Si le carnaval parvient à se maintenir au-delà des années 1840, c’est sous une forme nouvelle, pacifiée et policée, celle de processions de chars entrecoupées de fanfares. Ces « parades », organisées par des sociétés festives liées aux élites économiques et politiques de la ville, attirent rapidement des voyageurs du monde entier, et notamment de France à partir des années 1880. Aimé Jay (1884), Prosper Jacotot (1888), Mary Bigot (1894), Gustave Sauvin (1895), E.-F. Johanet (1898), Jules Huret (1903,) et Thérèse Bentzon (1903) : tous constatent que les festivités de l’ancienne colonie ont désormais dépassé en faste et en élégance celles de l’ancienne métropole.
Pendant ce temps, dans les paroisses rurales du sud de la Louisiane, la population francophone issue du Grand Dérangement consécutif à la guerre de Sept Ans continue de célébrer le mardi gras par des rituels hérités du Moyen-âge français (« courir de Mardi Gras »).
Le carnaval contemporain
Depuis le premier défilé du Mystick Krewe of Comus en 1857 (très clairement inspiré des processions de la Cowbellion de Rakin Society et de la Strikers’ Independent Society à Mobile dans les années 1830), les sociétés festives se sont multipliées à La Nouvelle-Orléans jusqu’à atteindre les 80 aujourd’hui.
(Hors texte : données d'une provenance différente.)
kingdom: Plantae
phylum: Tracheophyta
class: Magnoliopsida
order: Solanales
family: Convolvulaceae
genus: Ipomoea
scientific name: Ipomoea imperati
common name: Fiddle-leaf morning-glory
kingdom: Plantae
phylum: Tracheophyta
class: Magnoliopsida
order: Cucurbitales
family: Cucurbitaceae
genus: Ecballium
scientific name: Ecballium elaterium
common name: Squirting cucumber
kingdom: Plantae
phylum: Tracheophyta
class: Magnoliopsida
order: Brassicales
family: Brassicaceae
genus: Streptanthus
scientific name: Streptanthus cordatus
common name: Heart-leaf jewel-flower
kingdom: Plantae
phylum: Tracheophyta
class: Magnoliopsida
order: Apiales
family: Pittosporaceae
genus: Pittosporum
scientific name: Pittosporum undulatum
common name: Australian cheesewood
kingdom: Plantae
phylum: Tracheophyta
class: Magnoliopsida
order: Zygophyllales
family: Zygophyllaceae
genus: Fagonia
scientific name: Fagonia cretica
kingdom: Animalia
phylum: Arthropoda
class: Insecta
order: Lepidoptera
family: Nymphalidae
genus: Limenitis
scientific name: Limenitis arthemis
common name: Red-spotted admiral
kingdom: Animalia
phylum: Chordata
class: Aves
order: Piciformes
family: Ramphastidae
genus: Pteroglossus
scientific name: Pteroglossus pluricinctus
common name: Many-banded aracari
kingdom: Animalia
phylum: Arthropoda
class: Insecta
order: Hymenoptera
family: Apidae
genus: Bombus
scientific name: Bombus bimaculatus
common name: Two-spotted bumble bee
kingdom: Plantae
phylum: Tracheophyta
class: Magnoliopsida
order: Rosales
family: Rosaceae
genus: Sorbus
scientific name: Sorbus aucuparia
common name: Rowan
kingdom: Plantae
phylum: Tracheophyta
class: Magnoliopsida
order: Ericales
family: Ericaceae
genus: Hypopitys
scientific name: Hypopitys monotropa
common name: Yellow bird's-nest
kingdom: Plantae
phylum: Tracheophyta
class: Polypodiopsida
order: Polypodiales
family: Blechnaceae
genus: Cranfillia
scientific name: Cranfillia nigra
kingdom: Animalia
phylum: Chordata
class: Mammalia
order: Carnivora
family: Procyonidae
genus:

La tradition carnavalesque louisianaise a parallèlement investi l’ensemble du sud des États-Unis. De Galveston (Texas) à Washington, DC, en passant par Pensacola (Floride), Memphis (Tennessee) et Saint-Louis (Missouri) : on ne compte plus aujourd’hui les villes qui accueillent les touristes lors de la période qui va de l’Épiphanie à Mardi Gras.
Longtemps fermées aux femmes, aux populations afro-descendantes, aux Juifs, aux Italo-Américains et à la communauté LGBT, ces organisations ont suscité la création de « contre-traditions » dont les plus connues sont aujourd’hui les processions de « Mardi Gras Indians » à La Nouvelle-Orléans (tradition vraisemblablement née dans les années 1880), les défilés du Zulu Social Aid And Pleasure Club à La Nouvelle-Orléans ou de la Colored Carnival Association à Mobile, ainsi que les bals gay (dont le plus ancien remonte à 1958) à La Nouvelle-Orléans, Mobile, Baton Rouge et Lafayette.
Après des années d’inflation festive consécutives à la mise en tourisme de plus en plus efficace de l’État, la fin du vingtième siècle a vu l’apparition d’organisations carnavalesques de taille plus modeste (Krewe du Vieux, ‘tit Rex, Box of Wine, krewedelusion, etc.) militant pour un carnaval moins coûteux, moins polluant, mais aussi plus accessible, plus participatif, et souvent plus satirique, débridé, voire subversif. Les inondations dévastatrices qui ont suivi le passage de l’ouragan Katrina en 2005 n’ont fait que renforcer la tendance, faisant dire à certains que la ville, dont l’avenir est encore et toujours menacé, connaît paradoxalement un « nouvel âge d’or » du carnaval.